§ Record excerpts
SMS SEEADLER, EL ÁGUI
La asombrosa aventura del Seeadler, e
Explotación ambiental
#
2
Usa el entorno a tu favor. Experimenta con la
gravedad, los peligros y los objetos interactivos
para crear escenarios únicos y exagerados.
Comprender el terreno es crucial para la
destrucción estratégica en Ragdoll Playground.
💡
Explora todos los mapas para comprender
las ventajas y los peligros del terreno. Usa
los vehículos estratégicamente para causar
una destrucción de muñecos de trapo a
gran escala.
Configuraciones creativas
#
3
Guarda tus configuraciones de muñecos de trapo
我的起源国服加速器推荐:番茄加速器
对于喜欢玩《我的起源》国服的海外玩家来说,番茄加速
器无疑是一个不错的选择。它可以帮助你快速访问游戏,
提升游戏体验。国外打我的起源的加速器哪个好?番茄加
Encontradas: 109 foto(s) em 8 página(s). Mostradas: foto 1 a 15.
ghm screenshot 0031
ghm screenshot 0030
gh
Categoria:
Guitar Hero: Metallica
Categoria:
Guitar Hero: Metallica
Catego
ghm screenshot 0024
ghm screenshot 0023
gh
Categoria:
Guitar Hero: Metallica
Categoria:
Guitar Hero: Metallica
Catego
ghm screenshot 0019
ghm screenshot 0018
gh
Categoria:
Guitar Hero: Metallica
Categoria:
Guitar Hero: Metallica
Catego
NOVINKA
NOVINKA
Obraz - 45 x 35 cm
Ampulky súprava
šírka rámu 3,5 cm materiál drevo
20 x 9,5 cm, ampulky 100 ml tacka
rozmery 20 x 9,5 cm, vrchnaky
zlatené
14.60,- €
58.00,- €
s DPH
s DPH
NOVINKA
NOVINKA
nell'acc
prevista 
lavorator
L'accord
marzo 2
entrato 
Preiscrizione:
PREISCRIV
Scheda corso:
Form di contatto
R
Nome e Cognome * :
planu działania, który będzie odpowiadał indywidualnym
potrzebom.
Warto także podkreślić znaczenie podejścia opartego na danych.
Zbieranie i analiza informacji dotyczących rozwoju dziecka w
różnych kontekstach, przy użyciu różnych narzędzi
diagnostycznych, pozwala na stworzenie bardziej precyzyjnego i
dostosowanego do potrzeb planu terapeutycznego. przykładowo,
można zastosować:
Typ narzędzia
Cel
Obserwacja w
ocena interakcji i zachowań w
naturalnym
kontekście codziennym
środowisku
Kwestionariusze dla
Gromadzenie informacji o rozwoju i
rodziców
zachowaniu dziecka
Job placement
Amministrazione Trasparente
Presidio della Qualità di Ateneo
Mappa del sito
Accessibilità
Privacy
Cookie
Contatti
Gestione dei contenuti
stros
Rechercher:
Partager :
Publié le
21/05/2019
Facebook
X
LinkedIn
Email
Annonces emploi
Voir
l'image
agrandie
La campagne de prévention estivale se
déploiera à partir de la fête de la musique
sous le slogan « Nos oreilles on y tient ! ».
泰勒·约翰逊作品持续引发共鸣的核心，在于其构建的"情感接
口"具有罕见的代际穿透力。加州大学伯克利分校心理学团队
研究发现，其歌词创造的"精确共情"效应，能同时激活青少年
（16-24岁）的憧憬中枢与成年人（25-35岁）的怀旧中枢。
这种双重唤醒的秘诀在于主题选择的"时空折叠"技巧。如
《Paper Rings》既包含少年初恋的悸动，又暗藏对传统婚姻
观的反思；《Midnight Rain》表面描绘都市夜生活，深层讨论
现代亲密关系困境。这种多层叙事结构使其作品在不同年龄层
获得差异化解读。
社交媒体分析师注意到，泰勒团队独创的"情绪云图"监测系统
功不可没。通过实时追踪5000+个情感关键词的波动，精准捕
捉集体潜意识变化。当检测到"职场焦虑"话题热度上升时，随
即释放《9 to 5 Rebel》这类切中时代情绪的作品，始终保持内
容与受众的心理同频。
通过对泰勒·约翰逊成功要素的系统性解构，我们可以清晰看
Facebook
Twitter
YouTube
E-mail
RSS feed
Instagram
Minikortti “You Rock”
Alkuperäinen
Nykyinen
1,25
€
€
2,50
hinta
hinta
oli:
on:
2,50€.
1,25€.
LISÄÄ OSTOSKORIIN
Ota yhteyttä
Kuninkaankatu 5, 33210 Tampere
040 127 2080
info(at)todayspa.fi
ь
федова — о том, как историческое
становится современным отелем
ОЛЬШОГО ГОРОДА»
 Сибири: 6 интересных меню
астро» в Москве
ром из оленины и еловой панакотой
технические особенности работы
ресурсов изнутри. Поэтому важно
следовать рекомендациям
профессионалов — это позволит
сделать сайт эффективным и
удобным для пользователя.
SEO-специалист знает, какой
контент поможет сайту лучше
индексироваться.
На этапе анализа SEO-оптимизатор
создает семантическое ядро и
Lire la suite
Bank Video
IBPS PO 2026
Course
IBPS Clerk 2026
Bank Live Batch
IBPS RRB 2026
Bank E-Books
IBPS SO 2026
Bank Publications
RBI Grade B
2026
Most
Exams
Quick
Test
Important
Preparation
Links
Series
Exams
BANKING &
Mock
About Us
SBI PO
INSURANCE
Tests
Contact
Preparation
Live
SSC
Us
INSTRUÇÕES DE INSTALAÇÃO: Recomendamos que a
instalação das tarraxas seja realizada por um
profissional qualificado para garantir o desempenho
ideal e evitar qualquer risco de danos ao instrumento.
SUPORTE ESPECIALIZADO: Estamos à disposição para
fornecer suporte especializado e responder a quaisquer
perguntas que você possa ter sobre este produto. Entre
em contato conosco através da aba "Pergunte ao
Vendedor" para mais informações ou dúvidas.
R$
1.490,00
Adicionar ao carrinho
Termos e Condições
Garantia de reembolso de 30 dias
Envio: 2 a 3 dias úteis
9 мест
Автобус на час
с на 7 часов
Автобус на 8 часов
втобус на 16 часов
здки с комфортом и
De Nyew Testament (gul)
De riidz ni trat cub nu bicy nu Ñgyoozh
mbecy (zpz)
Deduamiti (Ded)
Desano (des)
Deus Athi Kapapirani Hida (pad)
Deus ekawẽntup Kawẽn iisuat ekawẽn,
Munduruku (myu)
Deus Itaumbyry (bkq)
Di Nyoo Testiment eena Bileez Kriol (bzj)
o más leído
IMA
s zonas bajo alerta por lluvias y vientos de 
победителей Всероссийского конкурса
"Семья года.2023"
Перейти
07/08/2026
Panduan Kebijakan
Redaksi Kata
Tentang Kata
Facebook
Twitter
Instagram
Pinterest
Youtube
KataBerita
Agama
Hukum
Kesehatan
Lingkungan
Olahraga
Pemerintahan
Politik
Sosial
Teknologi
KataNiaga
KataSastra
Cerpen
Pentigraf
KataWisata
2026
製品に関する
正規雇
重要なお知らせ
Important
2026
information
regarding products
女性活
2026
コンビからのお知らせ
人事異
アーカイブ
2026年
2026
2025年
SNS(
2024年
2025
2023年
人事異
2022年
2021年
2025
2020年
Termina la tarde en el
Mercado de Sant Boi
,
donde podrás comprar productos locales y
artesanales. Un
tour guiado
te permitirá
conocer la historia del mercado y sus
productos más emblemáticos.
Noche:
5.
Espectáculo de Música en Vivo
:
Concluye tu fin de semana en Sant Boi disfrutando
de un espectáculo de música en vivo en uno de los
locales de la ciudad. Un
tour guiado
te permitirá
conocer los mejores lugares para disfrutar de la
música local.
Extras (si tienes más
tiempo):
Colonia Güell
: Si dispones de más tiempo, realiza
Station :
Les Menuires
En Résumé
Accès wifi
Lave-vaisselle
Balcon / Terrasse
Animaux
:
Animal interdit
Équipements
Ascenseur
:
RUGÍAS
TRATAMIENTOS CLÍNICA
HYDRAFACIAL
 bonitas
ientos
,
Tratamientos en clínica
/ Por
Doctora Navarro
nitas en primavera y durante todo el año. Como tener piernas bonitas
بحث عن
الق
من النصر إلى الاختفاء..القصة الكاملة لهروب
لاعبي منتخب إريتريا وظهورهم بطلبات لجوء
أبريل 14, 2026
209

§ Task goal
Within the material above, extract exactly the lines that start at the line containing "следовать рекомендациям" and stop after the line containing "Adicionar ao carrinho", and only those.

§ Solution to this exercise
следовать рекомендациям
профессионалов — это позволит
сделать сайт эффективным и
удобным для пользователя.
SEO-специалист знает, какой
контент поможет сайту лучше
индексироваться.
На этапе анализа SEO-оптимизатор
создает семантическое ядро и
Lire la suite
Bank Video
IBPS PO 2026
Course
IBPS Clerk 2026
Bank Live Batch
IBPS RRB 2026
Bank E-Books
IBPS SO 2026
Bank Publications
RBI Grade B
2026
Most
Exams
Quick
Test
Important
Preparation
Links
Series
Exams
BANKING &
Mock
About Us
SBI PO
INSURANCE
Tests
Contact
Preparation
Live
SSC
Us
INSTRUÇÕES DE INSTALAÇÃO: Recomendamos que a
instalação das tarraxas seja realizada por um
profissional qualificado para garantir o desempenho
ideal e evitar qualquer risco de danos ao instrumento.
SUPORTE ESPECIALIZADO: Estamos à disposição para
fornecer suporte especializado e responder a quaisquer
perguntas que você possa ter sobre este produto. Entre
em contato conosco através da aba "Pergunte ao
Vendedor" para mais informações ou dúvidas.
R$
1.490,00
Adicionar ao carrinho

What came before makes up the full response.